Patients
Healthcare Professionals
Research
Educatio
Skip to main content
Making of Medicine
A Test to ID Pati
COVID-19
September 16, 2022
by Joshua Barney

# PROBLEM TO WORK ON
Give the records above again in full, keeping every character unchanged.

# SOLVED EXERCISE
Patients
Healthcare Professionals
Research
Educatio
Skip to main content
Making of Medicine
A Test to ID Pati
COVID-19
September 16, 2022
by Joshua Barney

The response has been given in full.